Items from a dataset:
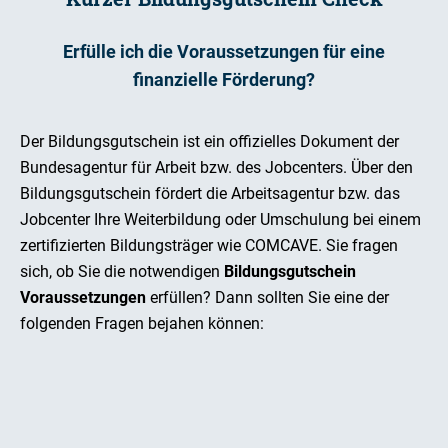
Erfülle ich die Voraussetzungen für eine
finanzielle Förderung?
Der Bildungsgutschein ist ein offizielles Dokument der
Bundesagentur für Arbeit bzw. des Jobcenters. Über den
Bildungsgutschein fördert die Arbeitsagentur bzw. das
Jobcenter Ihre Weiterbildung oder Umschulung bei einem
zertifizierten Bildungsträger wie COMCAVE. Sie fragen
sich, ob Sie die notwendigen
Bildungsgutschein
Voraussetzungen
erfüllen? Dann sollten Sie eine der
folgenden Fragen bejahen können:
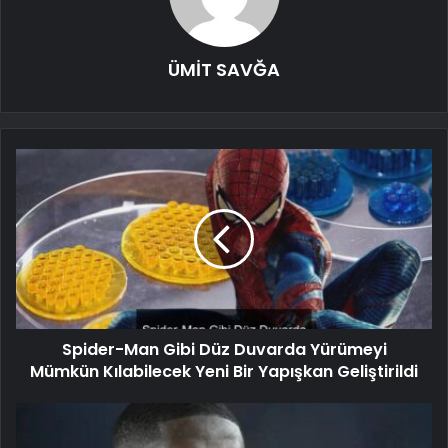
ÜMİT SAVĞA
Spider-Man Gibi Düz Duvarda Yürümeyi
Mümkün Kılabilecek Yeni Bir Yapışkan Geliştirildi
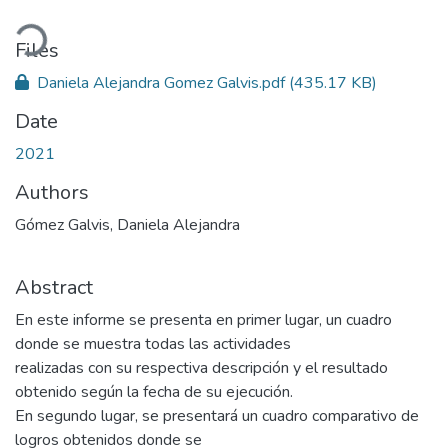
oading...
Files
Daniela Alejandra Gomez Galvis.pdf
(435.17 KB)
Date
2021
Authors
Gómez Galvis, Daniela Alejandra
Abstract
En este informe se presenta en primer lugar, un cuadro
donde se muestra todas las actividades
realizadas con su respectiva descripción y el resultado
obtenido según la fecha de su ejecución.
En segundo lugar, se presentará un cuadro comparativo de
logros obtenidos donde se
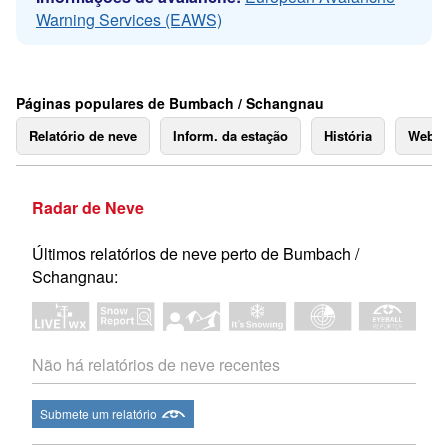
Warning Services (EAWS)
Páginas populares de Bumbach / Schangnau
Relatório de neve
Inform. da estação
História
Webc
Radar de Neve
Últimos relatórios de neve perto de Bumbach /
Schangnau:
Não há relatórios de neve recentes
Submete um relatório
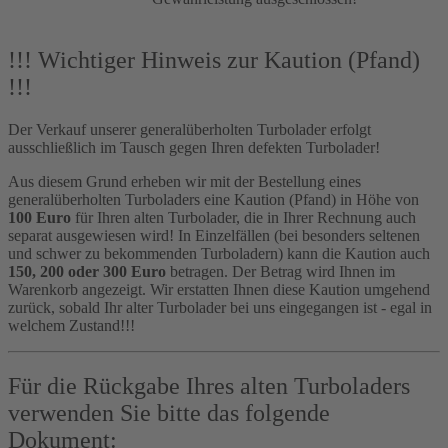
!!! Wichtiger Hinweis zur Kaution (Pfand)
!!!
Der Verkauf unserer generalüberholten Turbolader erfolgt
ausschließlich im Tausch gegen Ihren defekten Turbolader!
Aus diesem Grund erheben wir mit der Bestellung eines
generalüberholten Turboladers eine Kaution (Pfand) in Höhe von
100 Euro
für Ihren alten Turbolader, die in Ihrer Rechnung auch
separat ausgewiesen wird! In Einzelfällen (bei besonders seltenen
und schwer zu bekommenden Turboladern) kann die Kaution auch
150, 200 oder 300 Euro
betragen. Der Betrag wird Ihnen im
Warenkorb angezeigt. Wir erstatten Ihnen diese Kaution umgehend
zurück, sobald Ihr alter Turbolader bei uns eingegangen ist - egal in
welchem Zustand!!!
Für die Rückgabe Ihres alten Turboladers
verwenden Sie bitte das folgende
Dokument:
==
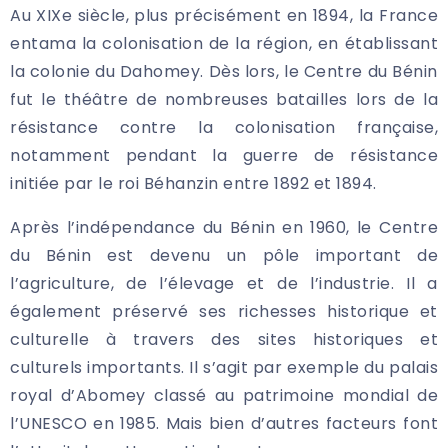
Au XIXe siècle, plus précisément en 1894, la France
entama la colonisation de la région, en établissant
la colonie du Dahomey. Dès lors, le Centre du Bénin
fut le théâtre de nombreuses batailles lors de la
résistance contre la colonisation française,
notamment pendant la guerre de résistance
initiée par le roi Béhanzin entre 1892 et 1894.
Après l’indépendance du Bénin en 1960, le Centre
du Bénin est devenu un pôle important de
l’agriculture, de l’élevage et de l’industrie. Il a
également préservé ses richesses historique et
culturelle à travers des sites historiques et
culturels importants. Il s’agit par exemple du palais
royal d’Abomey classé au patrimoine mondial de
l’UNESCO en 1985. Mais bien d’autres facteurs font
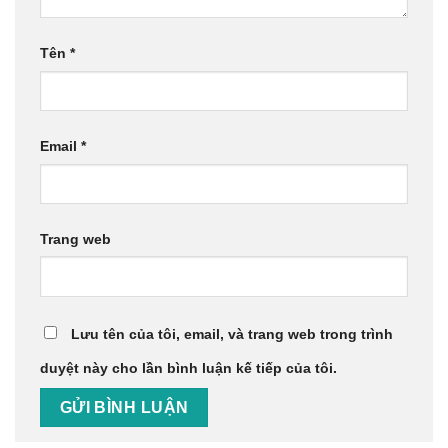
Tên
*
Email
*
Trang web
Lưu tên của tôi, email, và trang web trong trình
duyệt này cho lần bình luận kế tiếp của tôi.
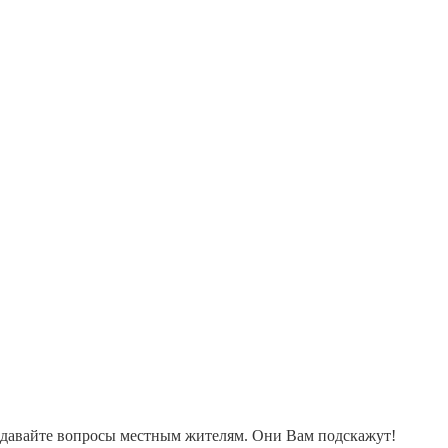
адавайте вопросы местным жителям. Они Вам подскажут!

* TO-DO ITEM *
From the records, extract each line that contains the word "Pfand".

* OUTPUT OF THE EXERCISE *
!!! Wichtiger Hinweis zur Kaution (Pfand)
generalüberholten Turboladers eine Kaution (Pfand) in Höhe von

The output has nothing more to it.